## MATERIAL FOR THIS EXERCISE
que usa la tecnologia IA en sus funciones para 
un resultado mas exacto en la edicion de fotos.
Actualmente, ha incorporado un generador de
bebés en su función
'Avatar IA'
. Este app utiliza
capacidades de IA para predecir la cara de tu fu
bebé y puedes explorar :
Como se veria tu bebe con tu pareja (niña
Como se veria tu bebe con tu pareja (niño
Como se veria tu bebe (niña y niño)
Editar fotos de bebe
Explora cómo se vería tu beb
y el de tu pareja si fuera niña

## WHAT THIS TASK INVOLVES
Can you give these rows again with "pareja" replaced by "cónyuge" throughout and nothing else changed?

## PROBLEM SOLUTION
que usa la tecnologia IA en sus funciones para 
un resultado mas exacto en la edicion de fotos.
Actualmente, ha incorporado un generador de
bebés en su función
'Avatar IA'
. Este app utiliza
capacidades de IA para predecir la cara de tu fu
bebé y puedes explorar :
Como se veria tu bebe con tu cónyuge (niña
Como se veria tu bebe con tu cónyuge (niño
Como se veria tu bebe (niña y niño)
Editar fotos de bebe
Explora cómo se vería tu beb
y el de tu cónyuge si fuera niña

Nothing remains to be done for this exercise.